» Provided records:
--- START ---

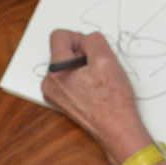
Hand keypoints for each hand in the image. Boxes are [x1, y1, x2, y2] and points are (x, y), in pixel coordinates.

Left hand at [42, 30, 152, 164]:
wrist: (116, 128)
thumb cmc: (113, 100)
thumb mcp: (107, 60)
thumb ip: (94, 40)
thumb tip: (87, 39)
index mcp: (56, 72)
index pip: (59, 36)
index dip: (80, 38)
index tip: (92, 51)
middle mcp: (49, 83)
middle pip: (62, 50)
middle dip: (82, 54)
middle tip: (98, 68)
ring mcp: (53, 93)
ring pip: (67, 64)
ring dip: (83, 66)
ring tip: (97, 80)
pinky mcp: (60, 100)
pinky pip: (68, 78)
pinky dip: (81, 78)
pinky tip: (94, 88)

--- END ---

» What is needed: Give back an exact reproduction of the entries, with all pictures excluded.

» Response below:
Hand keypoints for each hand in the image. Boxes are [x1, y1, x2, y2] and points are (x, y), in pixel coordinates.

Left hand at [42, 30, 152, 164]:
wrist: (116, 128)
thumb cmc: (113, 100)
thumb mcp: (107, 60)
thumb ip: (94, 40)
thumb tip: (87, 39)
index mcp: (56, 72)
index pip: (59, 36)
index dip: (80, 38)
index tip: (92, 51)
middle mcp: (49, 83)
middle pip: (62, 50)
middle dip: (82, 54)
middle tip: (98, 68)
ring mcp: (53, 93)
ring pip: (67, 64)
ring dip: (83, 66)
ring tip: (97, 80)
pinky mcp: (60, 100)
pinky pip: (68, 78)
pinky dip: (81, 78)
pinky tip: (94, 88)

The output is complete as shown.